● RECORDS SUPPLIED

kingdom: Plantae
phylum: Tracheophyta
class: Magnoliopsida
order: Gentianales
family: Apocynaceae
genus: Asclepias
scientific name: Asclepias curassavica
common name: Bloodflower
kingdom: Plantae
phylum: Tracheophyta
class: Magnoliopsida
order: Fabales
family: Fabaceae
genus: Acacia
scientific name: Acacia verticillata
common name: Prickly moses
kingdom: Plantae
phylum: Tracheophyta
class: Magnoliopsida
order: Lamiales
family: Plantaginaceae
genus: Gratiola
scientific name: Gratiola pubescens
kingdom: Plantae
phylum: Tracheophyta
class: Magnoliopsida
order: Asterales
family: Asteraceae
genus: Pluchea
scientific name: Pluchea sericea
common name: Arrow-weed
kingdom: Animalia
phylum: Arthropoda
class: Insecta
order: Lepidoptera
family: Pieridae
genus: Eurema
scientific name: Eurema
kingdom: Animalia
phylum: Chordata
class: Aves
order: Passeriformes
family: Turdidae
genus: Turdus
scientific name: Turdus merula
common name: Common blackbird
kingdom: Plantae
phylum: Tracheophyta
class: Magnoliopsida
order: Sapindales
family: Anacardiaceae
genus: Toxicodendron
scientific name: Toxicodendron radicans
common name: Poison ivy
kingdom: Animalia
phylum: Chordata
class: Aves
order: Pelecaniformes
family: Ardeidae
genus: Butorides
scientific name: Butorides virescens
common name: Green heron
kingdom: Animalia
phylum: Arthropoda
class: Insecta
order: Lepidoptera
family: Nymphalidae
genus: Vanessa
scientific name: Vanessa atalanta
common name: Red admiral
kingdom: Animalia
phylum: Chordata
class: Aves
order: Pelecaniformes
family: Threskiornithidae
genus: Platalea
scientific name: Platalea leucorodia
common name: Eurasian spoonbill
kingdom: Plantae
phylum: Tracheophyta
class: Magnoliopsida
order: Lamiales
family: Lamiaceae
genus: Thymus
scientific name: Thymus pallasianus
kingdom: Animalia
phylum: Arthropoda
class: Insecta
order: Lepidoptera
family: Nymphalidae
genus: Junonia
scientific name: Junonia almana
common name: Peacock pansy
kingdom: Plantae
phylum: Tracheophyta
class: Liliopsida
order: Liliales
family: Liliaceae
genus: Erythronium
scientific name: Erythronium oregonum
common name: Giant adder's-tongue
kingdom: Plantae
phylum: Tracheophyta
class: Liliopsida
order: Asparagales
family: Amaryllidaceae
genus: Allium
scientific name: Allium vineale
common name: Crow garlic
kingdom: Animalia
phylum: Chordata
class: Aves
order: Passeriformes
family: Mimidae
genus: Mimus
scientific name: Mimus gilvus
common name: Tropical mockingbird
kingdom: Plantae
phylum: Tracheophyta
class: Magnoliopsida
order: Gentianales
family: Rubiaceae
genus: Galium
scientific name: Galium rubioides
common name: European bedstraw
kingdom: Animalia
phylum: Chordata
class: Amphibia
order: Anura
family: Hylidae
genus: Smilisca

● WHAT TO WORK ON
Transcribe every line of the data above, keeping the order and wording unchanged.

● RIGHT ANSWER
kingdom: Plantae
phylum: Tracheophyta
class: Magnoliopsida
order: Gentianales
family: Apocynaceae
genus: Asclepias
scientific name: Asclepias curassavica
common name: Bloodflower
kingdom: Plantae
phylum: Tracheophyta
class: Magnoliopsida
order: Fabales
family: Fabaceae
genus: Acacia
scientific name: Acacia verticillata
common name: Prickly moses
kingdom: Plantae
phylum: Tracheophyta
class: Magnoliopsida
order: Lamiales
family: Plantaginaceae
genus: Gratiola
scientific name: Gratiola pubescens
kingdom: Plantae
phylum: Tracheophyta
class: Magnoliopsida
order: Asterales
family: Asteraceae
genus: Pluchea
scientific name: Pluchea sericea
common name: Arrow-weed
kingdom: Animalia
phylum: Arthropoda
class: Insecta
order: Lepidoptera
family: Pieridae
genus: Eurema
scientific name: Eurema
kingdom: Animalia
phylum: Chordata
class: Aves
order: Passeriformes
family: Turdidae
genus: Turdus
scientific name: Turdus merula
common name: Common blackbird
kingdom: Plantae
phylum: Tracheophyta
class: Magnoliopsida
order: Sapindales
family: Anacardiaceae
genus: Toxicodendron
scientific name: Toxicodendron radicans
common name: Poison ivy
kingdom: Animalia
phylum: Chordata
class: Aves
order: Pelecaniformes
family: Ardeidae
genus: Butorides
scientific name: Butorides virescens
common name: Green heron
kingdom: Animalia
phylum: Arthropoda
class: Insecta
order: Lepidoptera
family: Nymphalidae
genus: Vanessa
scientific name: Vanessa atalanta
common name: Red admiral
kingdom: Animalia
phylum: Chordata
class: Aves
order: Pelecaniformes
family: Threskiornithidae
genus: Platalea
scientific name: Platalea leucorodia
common name: Eurasian spoonbill
kingdom: Plantae
phylum: Tracheophyta
class: Magnoliopsida
order: Lamiales
family: Lamiaceae
genus: Thymus
scientific name: Thymus pallasianus
kingdom: Animalia
phylum: Arthropoda
class: Insecta
order: Lepidoptera
family: Nymphalidae
genus: Junonia
scientific name: Junonia almana
common name: Peacock pansy
kingdom: Plantae
phylum: Tracheophyta
class: Liliopsida
order: Liliales
family: Liliaceae
genus: Erythronium
scientific name: Erythronium oregonum
common name: Giant adder's-tongue
kingdom: Plantae
phylum: Tracheophyta
class: Liliopsida
order: Asparagales
family: Amaryllidaceae
genus: Allium
scientific name: Allium vineale
common name: Crow garlic
kingdom: Animalia
phylum: Chordata
class: Aves
order: Passeriformes
family: Mimidae
genus: Mimus
scientific name: Mimus gilvus
common name: Tropical mockingbird
kingdom: Plantae
phylum: Tracheophyta
class: Magnoliopsida
order: Gentianales
family: Rubiaceae
genus: Galium
scientific name: Galium rubioides
common name: European bedstraw
kingdom: Animalia
phylum: Chordata
class: Amphibia
order: Anura
family: Hylidae
genus: Smilisca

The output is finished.